When he was young in Ethiopia, a bicycle ride on a weekend was a pleasure. Bike rentals were cheap at stadiums and at other places with large parking lots. Once he was in high school, he no longer rode a bike, instead riding the bus. He doesn’t know what became of the bike he’d owned. At one time, bicycling and soccer were the most popular sports in Ethiopia. You see bicycle riders practicing outside the city, and highways get closed for bicycle races. In the city people biked on sidewalks. For bike promotion, he suggested organizing excursions, where the East African community could ride together outside the city, and making bicycles more available through giveaways and other incentive programs. Since a recent Bike Works class, he’s bought many bike accessories (though he hasn’t ridden his bike).
Childhood stuff, like group bicycle rides, going around the neighborhood to pick up friends, riding short distances on bikes with banana seats. He remembers a time when a friend fell in the LA River when they were messing around down there with their bikes. He sees potential for using bike cultures to attract youth. One time when he was a teenager, a group of friends biked to Burger King in Compton. While they were inside, someone tried to steal a bike. They were on the wrong side of town, so nobody intervened except a cousin visiting from Louisville who didn’t know any better. He ran after the thief and got the bike back. Then they all had to run out and leave their burgers behind.
When he was a boy, he couldn’t afford a bike, so he would sometimes sneak out to rent a bike at a stadium. They’d give you the bike for something like five minutes, and you’d pay something like five cents. He had to sneak because the bikes weren’t considered safe. They were poorly maintained. One day, a pedal’s rubber fell off while he was riding and the metal stump punctured his calf. He was about 13. When his family found out, they told him to never get on a bike again. He remembers few bike stores in Addis, and that bikes were expensive and impractical for riding on dirt roads. Many people did not know how to ride, and he didn’t remember theft being an issue.

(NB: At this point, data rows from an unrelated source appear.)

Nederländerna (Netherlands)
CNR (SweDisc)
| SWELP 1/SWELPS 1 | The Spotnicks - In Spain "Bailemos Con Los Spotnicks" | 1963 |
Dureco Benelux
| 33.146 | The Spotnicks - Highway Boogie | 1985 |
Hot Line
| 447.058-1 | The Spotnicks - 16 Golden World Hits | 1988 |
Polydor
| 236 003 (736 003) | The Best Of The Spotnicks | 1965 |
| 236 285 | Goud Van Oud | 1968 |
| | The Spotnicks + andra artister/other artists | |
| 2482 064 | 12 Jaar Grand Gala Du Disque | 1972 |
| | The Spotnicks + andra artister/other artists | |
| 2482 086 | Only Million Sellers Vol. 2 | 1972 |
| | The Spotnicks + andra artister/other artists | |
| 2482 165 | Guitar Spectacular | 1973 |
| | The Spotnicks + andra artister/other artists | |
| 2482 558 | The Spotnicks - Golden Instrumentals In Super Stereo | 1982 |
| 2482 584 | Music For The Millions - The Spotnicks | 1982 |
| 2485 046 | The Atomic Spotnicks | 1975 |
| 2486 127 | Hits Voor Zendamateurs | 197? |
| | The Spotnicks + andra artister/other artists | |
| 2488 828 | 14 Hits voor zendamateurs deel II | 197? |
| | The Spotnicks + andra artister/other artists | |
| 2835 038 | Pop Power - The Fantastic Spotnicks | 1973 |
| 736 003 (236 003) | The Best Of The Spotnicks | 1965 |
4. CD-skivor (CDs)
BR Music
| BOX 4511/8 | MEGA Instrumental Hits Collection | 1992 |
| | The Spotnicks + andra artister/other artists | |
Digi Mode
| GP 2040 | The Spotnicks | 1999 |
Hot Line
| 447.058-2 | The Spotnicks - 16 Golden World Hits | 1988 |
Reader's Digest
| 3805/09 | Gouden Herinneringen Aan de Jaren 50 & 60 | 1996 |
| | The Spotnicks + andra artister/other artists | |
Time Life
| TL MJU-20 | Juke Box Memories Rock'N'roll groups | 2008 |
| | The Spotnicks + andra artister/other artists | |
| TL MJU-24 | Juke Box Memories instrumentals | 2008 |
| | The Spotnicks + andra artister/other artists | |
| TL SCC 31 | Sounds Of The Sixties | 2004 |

She feels threatened by bicyclists on the road when she’s driving. If they are supposed to be motorists, they should follow the motorist rules. They jeopardize motorists. She thinks there should be an urban plan that is consistent, that takes a look at the whole transportation system in the city. Example: Sound Transit does not have enough stops to serve the communities of color. The placement of the light rail reflects a longstanding divide between rich and poor (servicing areas north of Capitol Hill). If you have money to paint lanes for bicycles, you should have money for a bus on MLK.

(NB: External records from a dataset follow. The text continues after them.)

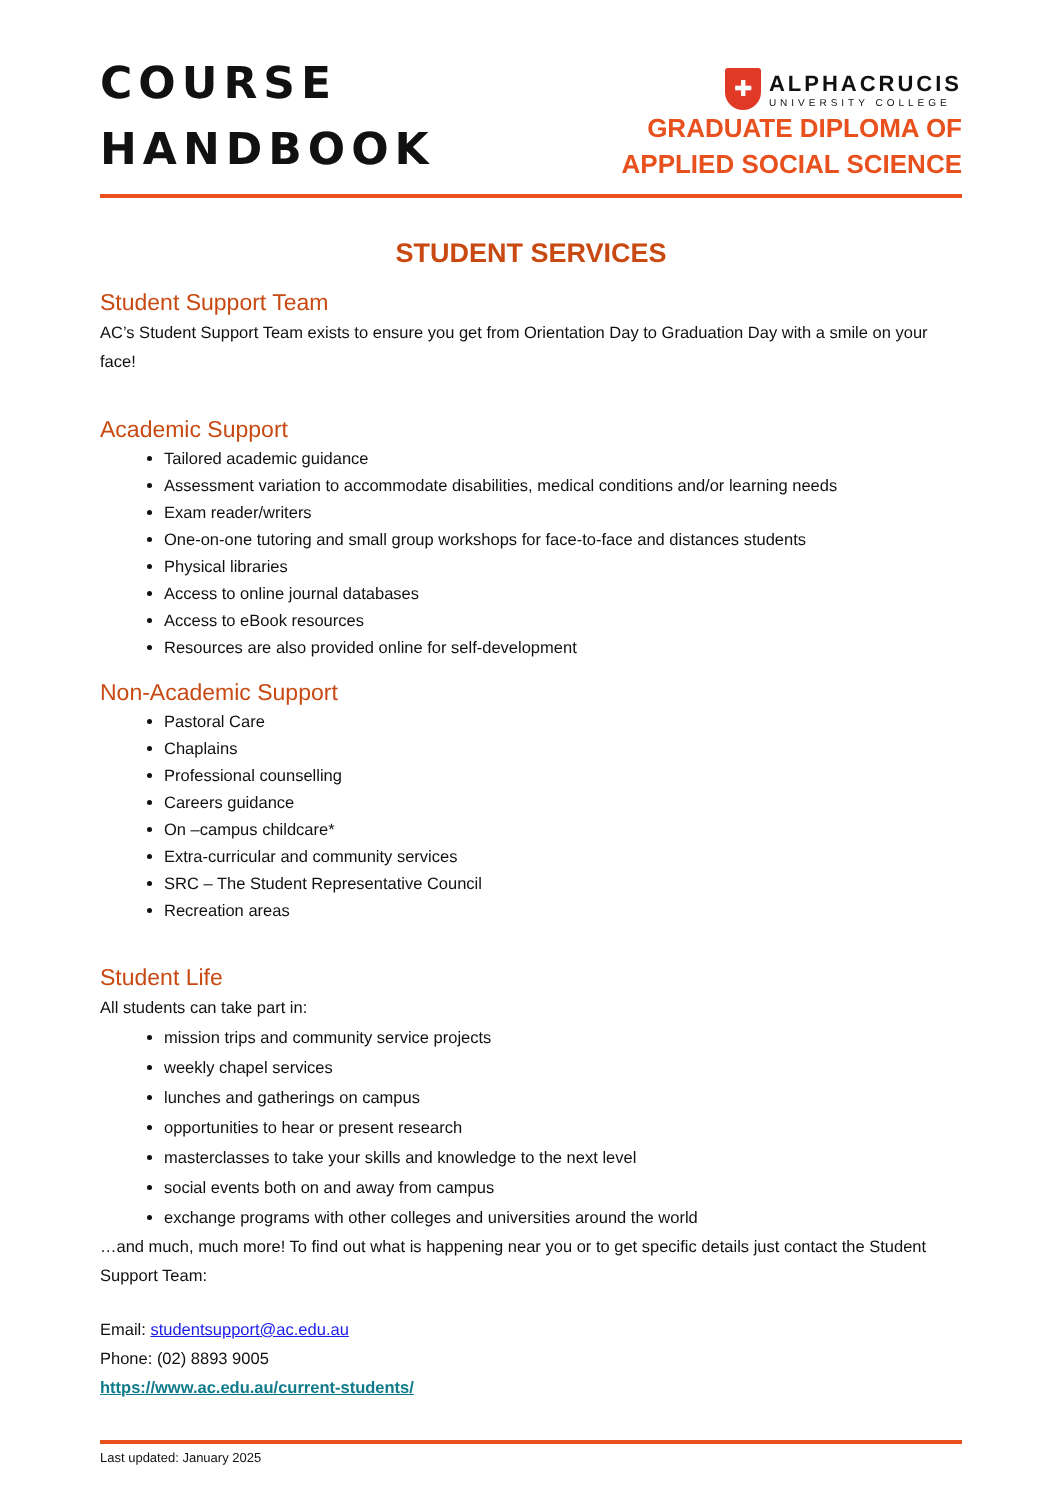COURSE
HANDBOOK
✚
ALPHACRUCIS
UNIVERSITY COLLEGE
GRADUATE DIPLOMA OF
APPLIED SOCIAL SCIENCE
STUDENT SERVICES
Student Support Team
AC’s Student Support Team exists to ensure you get from Orientation Day to Graduation Day with a smile on your face!
Academic Support
Tailored academic guidance
Assessment variation to accommodate disabilities, medical conditions and/or learning needs
Exam reader/writers
One-on-one tutoring and small group workshops for face-to-face and distances students
Physical libraries
Access to online journal databases
Access to eBook resources
Resources are also provided online for self-development
Non-Academic Support
Pastoral Care
Chaplains
Professional counselling
Careers guidance
On –campus childcare*
Extra-curricular and community services
SRC – The Student Representative Council
Recreation areas
Student Life
All students can take part in:
mission trips and community service projects
weekly chapel services
lunches and gatherings on campus
opportunities to hear or present research
masterclasses to take your skills and knowledge to the next level
social events both on and away from campus
exchange programs with other colleges and universities around the world
…and much, much more! To find out what is happening near you or to get specific details just contact the Student Support Team:
Email: studentsupport@ac.edu.au
Phone: (02) 8893 9005
https://www.ac.edu.au/current-students/
Last updated: January 2025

“When I was a kid there weren’t bike lanes.” It seemed to her that fewer people were injured on bikes when she was a kid. She acknowledged that this could be because she didn’t hear about it.
When she was a child, one bike was stolen. Another time, in the fifth grade, she and a friend were biking down a steep hill, and she skidded out around a corner. They set off for Kmart and bought band aids for her cuts.
Walking across the Fremont Bridge one day, she saw a bicyclist, what she called a “speedo,” get into a conflict with a motorist. They cut each other off and the conflict escalated when they reached a red light. The bicyclist approached the car window, at which point the motorist pulled out a gun and said, “I’m trying to get somewhere.” The Range Rover sped off and the bicyclist “freaked out.” In a move that she felt showed entitlement, the bicyclist left his bike blocking traffic in the road while discussing the incident with the next motorist, who had witnessed the altercation.